§ **Assignment**: Go through the data and report each line that holds the string "Else".

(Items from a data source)
=-=-=-=-=
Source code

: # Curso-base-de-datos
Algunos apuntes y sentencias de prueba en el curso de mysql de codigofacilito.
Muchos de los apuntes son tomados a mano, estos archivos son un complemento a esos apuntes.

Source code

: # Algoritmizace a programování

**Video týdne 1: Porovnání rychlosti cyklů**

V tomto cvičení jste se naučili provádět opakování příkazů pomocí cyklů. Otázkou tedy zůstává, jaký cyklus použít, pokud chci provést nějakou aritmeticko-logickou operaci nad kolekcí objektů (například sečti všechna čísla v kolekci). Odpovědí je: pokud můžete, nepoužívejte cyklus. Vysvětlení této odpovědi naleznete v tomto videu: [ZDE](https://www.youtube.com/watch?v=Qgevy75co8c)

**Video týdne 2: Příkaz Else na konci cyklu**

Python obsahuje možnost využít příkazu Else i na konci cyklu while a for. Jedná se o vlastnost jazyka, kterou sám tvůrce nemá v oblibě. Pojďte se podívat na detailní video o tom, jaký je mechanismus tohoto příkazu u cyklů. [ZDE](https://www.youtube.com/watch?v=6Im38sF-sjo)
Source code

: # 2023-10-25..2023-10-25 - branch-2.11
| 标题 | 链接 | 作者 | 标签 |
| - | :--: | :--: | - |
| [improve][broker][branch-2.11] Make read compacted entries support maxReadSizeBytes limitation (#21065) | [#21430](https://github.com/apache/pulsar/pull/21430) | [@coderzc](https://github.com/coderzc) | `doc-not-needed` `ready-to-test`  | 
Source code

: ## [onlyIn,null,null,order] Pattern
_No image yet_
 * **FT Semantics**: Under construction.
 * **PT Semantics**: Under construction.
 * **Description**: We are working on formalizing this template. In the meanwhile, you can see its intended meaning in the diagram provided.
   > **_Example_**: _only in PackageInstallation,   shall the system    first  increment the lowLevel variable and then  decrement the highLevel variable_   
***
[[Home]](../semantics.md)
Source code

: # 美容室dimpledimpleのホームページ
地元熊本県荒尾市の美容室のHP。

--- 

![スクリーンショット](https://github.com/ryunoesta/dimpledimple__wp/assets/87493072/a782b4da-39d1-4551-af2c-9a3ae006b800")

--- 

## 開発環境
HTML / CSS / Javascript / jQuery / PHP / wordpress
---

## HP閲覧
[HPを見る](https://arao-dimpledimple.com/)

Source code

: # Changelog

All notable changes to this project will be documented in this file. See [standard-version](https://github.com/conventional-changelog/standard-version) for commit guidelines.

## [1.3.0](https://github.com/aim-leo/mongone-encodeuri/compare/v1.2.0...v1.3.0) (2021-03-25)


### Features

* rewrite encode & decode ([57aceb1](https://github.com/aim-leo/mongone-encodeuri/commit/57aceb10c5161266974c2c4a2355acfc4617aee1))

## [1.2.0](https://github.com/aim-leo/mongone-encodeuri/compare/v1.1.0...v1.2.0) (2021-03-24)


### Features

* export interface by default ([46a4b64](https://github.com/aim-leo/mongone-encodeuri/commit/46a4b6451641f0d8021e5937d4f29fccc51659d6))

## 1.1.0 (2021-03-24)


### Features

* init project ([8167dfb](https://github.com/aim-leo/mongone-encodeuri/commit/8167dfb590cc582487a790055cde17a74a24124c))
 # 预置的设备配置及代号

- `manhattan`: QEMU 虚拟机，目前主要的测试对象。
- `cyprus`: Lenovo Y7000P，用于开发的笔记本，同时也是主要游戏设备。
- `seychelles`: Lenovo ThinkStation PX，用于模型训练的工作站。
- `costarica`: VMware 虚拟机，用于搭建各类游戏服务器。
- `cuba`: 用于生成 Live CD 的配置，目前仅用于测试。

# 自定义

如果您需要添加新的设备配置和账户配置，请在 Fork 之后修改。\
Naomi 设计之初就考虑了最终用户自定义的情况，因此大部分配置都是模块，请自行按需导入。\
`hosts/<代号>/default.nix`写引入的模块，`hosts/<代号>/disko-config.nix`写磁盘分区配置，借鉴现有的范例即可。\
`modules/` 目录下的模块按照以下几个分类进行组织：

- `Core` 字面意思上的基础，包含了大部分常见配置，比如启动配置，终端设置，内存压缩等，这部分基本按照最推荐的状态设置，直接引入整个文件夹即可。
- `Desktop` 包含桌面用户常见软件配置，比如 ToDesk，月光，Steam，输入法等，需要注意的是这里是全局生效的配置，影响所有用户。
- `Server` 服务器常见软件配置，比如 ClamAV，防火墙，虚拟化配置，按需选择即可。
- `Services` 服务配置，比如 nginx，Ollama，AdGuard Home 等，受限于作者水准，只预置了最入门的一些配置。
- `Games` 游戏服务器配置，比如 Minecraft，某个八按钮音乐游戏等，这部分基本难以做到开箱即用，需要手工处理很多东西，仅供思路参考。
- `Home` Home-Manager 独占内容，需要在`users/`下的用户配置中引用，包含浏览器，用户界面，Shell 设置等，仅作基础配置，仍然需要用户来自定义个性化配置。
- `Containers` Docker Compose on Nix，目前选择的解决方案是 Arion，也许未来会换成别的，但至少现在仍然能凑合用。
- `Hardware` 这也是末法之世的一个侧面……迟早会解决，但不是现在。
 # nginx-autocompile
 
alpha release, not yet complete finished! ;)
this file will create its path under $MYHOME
=-=-=-=-=
§ **Result for this task**:
**Video týdne 2: Příkaz Else na konci cyklu**
Python obsahuje možnost využít příkazu Else i na konci cyklu while a for. Jedná se o vlastnost jazyka, kterou sám tvůrce nemá v oblibě. Pojďte se podívat na detailní video o tom, jaký je mechanismus tohoto příkazu u cyklů. [ZDE](https://www.youtube.com/watch?v=6Im38sF-sjo)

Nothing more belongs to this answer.